**WHAT TO DO:** If a line in the entries contains the string "filter", include that line in your answer.

**LISTED RECORDS:**
════════

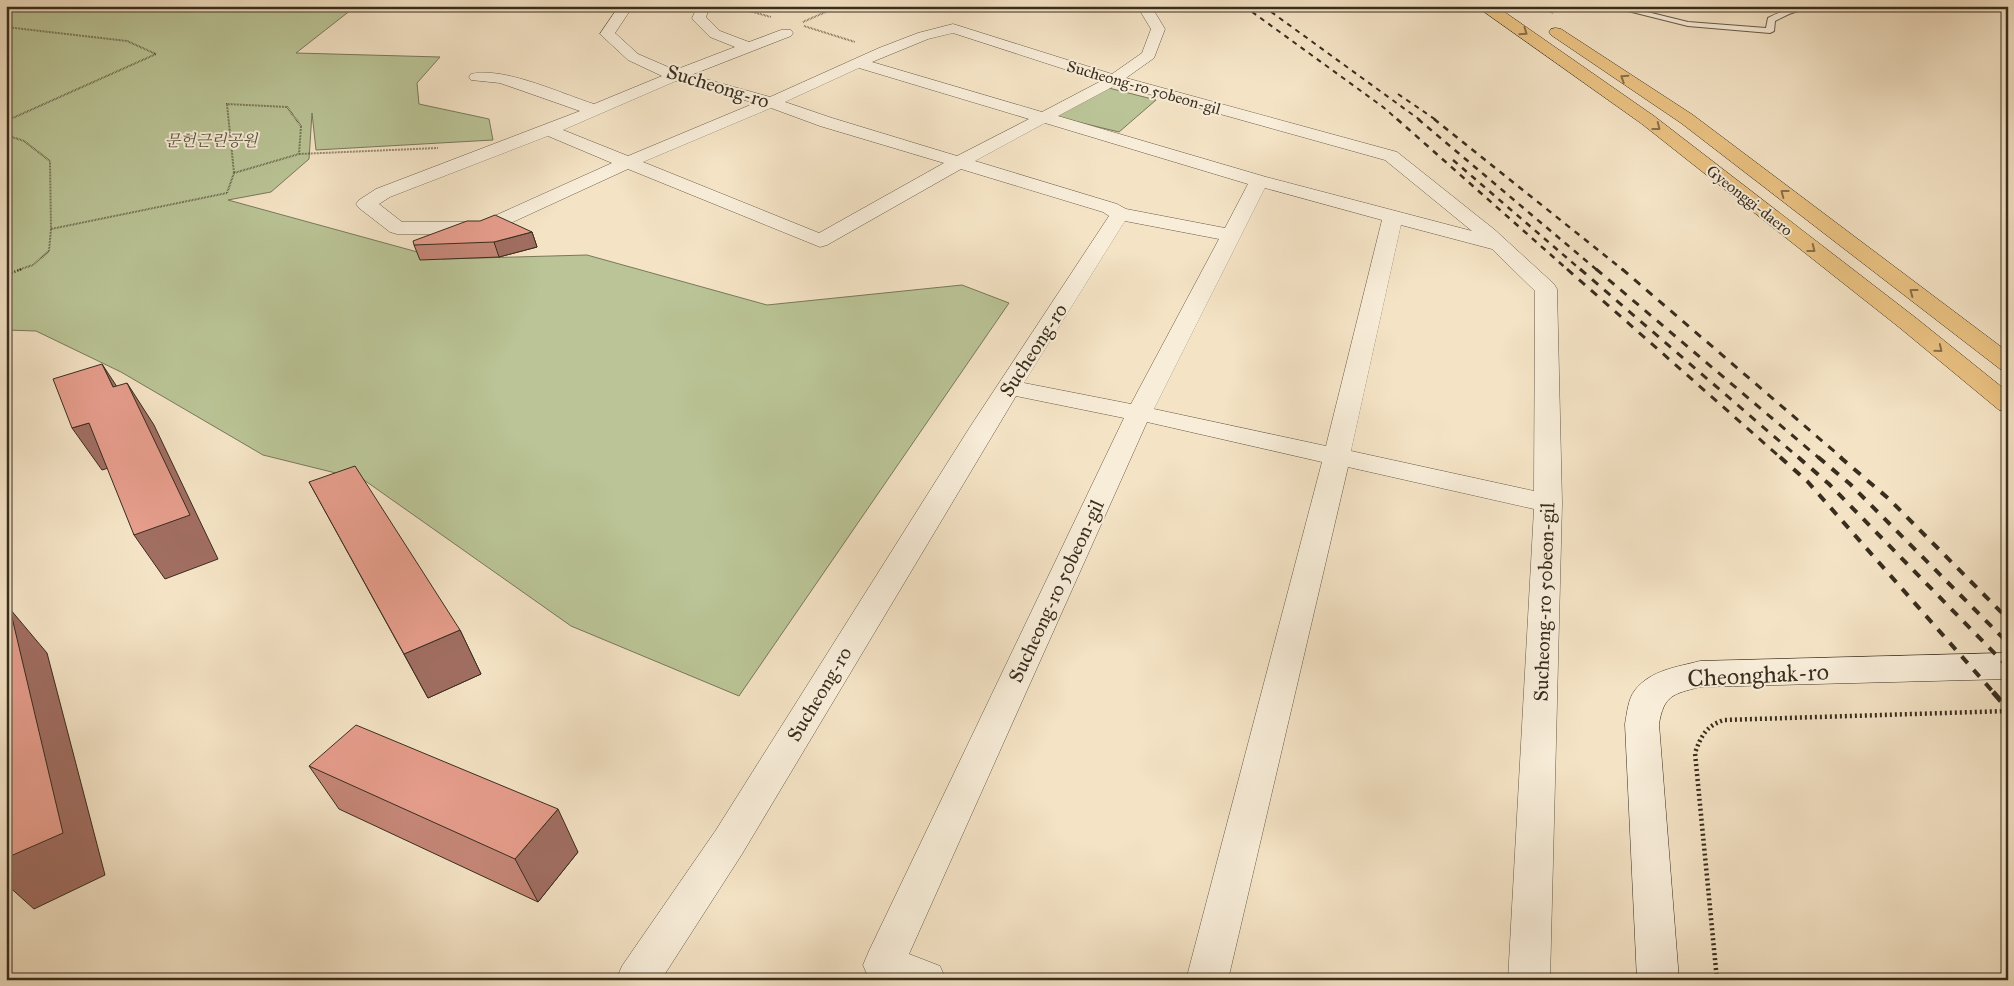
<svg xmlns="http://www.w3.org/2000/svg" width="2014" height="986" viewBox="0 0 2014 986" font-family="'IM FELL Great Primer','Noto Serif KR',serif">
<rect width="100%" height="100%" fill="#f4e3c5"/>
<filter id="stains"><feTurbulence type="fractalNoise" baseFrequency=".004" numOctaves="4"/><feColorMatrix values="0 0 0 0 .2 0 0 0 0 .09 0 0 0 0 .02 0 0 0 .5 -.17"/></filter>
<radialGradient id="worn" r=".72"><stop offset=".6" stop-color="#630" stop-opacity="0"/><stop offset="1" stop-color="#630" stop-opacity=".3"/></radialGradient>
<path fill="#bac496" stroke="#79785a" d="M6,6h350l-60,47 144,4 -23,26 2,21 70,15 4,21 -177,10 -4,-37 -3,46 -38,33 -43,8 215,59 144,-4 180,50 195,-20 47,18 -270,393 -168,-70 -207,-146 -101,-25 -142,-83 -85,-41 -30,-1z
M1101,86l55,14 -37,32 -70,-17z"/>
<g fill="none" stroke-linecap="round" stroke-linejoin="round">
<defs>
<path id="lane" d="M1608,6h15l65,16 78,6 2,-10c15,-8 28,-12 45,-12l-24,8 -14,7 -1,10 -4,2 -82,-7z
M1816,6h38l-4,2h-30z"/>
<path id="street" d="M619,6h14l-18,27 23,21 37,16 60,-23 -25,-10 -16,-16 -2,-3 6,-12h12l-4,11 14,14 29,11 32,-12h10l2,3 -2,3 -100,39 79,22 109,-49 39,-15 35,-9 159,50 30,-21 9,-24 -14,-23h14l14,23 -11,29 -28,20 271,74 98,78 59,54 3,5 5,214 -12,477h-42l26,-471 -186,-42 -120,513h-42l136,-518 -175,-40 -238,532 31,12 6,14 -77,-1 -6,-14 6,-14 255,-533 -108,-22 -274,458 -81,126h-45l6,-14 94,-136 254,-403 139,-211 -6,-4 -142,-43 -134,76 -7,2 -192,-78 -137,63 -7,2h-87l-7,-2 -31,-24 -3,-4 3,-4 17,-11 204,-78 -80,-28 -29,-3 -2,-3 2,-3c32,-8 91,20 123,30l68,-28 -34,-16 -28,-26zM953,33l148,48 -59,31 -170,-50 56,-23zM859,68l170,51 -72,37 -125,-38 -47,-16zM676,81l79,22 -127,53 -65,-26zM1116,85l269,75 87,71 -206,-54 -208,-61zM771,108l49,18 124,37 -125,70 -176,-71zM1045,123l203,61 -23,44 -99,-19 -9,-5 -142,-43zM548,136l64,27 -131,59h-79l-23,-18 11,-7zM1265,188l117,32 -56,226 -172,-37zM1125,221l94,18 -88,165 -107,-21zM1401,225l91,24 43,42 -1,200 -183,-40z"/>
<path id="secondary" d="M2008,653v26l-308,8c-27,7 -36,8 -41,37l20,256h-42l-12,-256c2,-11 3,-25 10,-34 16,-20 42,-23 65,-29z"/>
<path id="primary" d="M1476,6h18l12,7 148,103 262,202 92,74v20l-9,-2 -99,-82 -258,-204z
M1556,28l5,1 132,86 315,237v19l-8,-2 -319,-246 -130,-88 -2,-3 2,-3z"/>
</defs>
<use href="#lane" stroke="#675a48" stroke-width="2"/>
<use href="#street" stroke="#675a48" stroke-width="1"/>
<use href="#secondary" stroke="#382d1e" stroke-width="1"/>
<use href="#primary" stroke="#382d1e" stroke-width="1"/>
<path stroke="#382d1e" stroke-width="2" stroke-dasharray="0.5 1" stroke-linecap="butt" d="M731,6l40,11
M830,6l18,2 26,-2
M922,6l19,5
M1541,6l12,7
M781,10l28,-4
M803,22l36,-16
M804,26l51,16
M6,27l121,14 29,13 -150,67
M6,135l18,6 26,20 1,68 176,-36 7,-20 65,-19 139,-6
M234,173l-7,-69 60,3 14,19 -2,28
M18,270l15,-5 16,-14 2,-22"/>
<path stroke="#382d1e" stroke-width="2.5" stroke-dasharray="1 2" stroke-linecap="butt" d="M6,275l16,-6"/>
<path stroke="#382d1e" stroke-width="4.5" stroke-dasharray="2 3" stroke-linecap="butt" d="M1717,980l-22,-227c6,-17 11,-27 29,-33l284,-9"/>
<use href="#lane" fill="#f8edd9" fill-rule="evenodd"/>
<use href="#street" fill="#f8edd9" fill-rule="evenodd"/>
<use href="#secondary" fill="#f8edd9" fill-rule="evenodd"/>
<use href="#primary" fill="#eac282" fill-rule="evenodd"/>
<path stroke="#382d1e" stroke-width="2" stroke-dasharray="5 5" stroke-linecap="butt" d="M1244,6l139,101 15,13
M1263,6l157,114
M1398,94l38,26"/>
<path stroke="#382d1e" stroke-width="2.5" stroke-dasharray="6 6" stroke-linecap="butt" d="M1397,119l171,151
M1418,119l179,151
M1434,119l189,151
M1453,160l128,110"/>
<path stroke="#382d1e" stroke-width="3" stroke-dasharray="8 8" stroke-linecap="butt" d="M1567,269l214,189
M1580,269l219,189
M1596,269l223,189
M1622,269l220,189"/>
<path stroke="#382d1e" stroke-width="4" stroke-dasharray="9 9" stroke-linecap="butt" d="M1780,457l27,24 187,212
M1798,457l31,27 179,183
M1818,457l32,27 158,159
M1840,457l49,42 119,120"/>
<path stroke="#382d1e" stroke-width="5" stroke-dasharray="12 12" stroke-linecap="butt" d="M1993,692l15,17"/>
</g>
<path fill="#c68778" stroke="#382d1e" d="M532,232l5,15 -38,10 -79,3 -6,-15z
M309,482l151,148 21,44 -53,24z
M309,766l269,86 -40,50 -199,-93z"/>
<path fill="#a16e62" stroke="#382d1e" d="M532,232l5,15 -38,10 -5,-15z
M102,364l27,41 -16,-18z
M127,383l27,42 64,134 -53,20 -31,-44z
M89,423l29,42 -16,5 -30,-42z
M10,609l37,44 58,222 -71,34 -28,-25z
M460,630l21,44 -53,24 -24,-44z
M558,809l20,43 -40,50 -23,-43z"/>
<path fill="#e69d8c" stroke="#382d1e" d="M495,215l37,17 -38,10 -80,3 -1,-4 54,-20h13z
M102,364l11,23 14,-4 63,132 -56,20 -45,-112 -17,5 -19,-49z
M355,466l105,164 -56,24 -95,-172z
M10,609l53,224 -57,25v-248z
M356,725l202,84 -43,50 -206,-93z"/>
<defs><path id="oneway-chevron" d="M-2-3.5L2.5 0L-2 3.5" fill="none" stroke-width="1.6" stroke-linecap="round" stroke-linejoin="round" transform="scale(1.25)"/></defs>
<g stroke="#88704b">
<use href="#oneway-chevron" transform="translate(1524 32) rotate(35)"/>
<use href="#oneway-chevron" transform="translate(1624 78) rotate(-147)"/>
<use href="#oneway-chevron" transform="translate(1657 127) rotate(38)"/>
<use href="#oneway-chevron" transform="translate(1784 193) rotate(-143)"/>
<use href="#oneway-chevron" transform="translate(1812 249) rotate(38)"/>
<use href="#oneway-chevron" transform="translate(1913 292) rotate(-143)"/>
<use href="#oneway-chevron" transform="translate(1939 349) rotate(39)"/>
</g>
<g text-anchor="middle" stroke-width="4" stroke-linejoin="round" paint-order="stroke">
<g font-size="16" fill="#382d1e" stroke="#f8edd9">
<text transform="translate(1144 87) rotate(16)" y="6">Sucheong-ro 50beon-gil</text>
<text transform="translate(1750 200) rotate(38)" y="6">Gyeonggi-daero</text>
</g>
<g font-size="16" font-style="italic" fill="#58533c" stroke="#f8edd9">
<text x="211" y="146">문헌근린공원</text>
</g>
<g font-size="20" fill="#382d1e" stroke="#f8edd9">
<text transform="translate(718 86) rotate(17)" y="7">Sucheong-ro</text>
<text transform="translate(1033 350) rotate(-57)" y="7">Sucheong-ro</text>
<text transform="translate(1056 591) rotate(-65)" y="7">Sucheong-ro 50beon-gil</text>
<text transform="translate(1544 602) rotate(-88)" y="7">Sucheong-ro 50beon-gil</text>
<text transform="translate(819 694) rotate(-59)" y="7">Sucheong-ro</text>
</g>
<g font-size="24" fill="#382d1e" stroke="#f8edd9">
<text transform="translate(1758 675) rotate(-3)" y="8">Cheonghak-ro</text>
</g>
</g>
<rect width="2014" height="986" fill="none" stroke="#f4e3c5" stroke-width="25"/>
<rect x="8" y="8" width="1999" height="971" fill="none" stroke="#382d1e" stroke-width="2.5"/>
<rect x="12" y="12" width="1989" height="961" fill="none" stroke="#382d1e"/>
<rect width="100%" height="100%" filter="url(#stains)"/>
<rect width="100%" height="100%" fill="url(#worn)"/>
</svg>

════════

**WRITTEN ANSWER:**
<filter id="stains"><feTurbulence type="fractalNoise" baseFrequency=".004" numOctaves="4"/><feColorMatrix values="0 0 0 0 .2 0 0 0 0 .09 0 0 0 0 .02 0 0 0 .5 -.17"/></filter>
<rect width="100%" height="100%" filter="url(#stains)"/>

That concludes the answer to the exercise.